Negli ultimi anni gli eventi climatici estremi sono diventati una componente ordinaria della gestione aziendale. Siccità prolungate, alluvioni improvvise, ondate di calore e gelate fuori stagione mettono sotto pressione non solo i bilanci delle aziende, ma anche la tenuta psicologica degli agricoltori. Un’indagine condotta nel Regno Unito mostra come quasi tutti gli agricoltori abbiano affrontato condizioni meteorologiche estreme negli ultimi cinque anni, con livelli elevatissimi di ansia e una diffusione preoccupante di sintomi depressivi.
Alla variabile climatica si somma quella economica. La volatilità dei prezzi, il peso dei costi energetici, il rincaro di fertilizzanti, sementi e mezzi tecnici e le tensioni commerciali internazionali rendono sempre più difficile programmare il futuro.
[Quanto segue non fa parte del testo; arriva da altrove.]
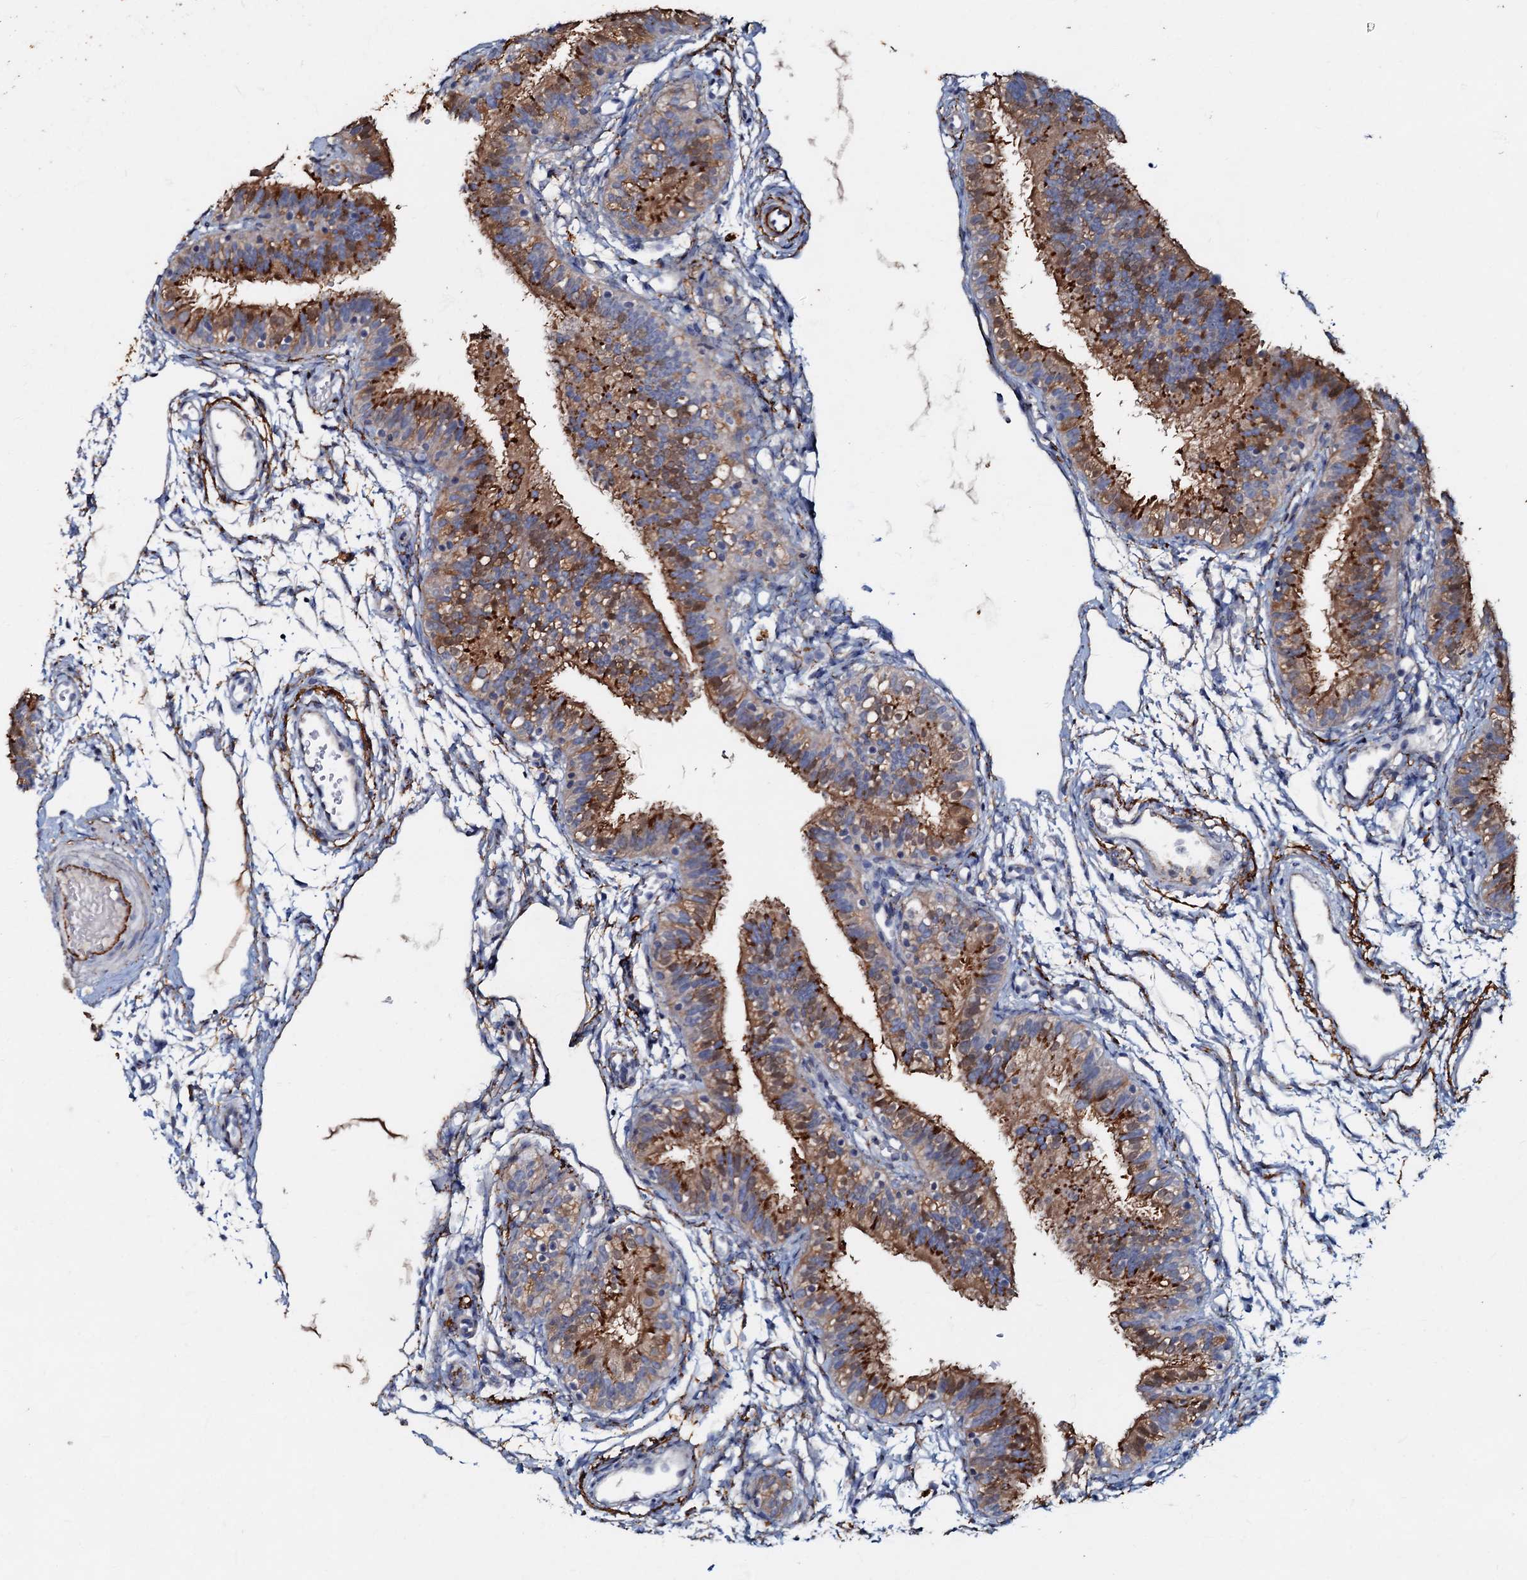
{"staining": {"intensity": "strong", "quantity": "25%-75%", "location": "cytoplasmic/membranous"}, "tissue": "fallopian tube", "cell_type": "Glandular cells", "image_type": "normal", "snomed": [{"axis": "morphology", "description": "Normal tissue, NOS"}, {"axis": "topography", "description": "Fallopian tube"}], "caption": "A brown stain labels strong cytoplasmic/membranous expression of a protein in glandular cells of normal fallopian tube. (Stains: DAB (3,3'-diaminobenzidine) in brown, nuclei in blue, Microscopy: brightfield microscopy at high magnification).", "gene": "MANSC4", "patient": {"sex": "female", "age": 35}}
Negli Stati Uniti, ad esempio, i dazi e il rallentamento delle esportazioni hanno colpito duramente settori chiave come quello della soia, aumentando in modo significativo la pressione finanziaria sulle aziende agricole.

In questo contesto, la dimensione psicologica rimane spesso una delle più trascurate. Nel mondo agricolo è ancora molto diffusa una cultura della resistenza silenziosa: l’agricoltore è visto – e spesso si vede – come una figura capace di reggere da sola il peso delle difficoltà, senza esternare il disagio e senza ricorrere a supporti esterni. La sofferenza emotiva viene normalizzata, ridimensionata, assorbita come parte integrante del mestiere. È un modello identitario che aiuta a continuare a lavorare, ma che allo stesso tempo ritarda il riconoscimento dei segnali di allarme e rende più difficile intervenire quando lo stress diventa cronico.
Eppure il tema della salute mentale non riguarda solo il singolo individuo. Coinvolge l’intera filiera produttiva. Un agricoltore in difficoltà fatica a investire, a innovare, a gestire il rischio e a garantire continuità produttiva. In altre parole, il benessere psicologico è una componente sempre più centrale della sostenibilità economica e sociale dell’agricoltura.
Per questo il settore è chiamato a un cambio di prospettiva. Serve una maggiore consapevolezza, una narrazione che riconosca apertamente il carico emotivo del lavoro agricolo e che superi vecchi pregiudizi. Ma serve anche un intervento strutturale: politiche pubbliche capaci di ridurre l’incertezza economica, strumenti più efficaci di gestione del rischio climatico e servizi di supporto realmente accessibili nelle aree rurali.
Rendere la salute mentale una priorità anche in agricoltura significa investire nella tenuta futura del comparto. Perché dietro ogni filiera ortofrutticola sostenibile, efficiente e innovativa c’è sempre, prima di tutto, l’equilibrio umano di chi ogni giorno lavora la terra.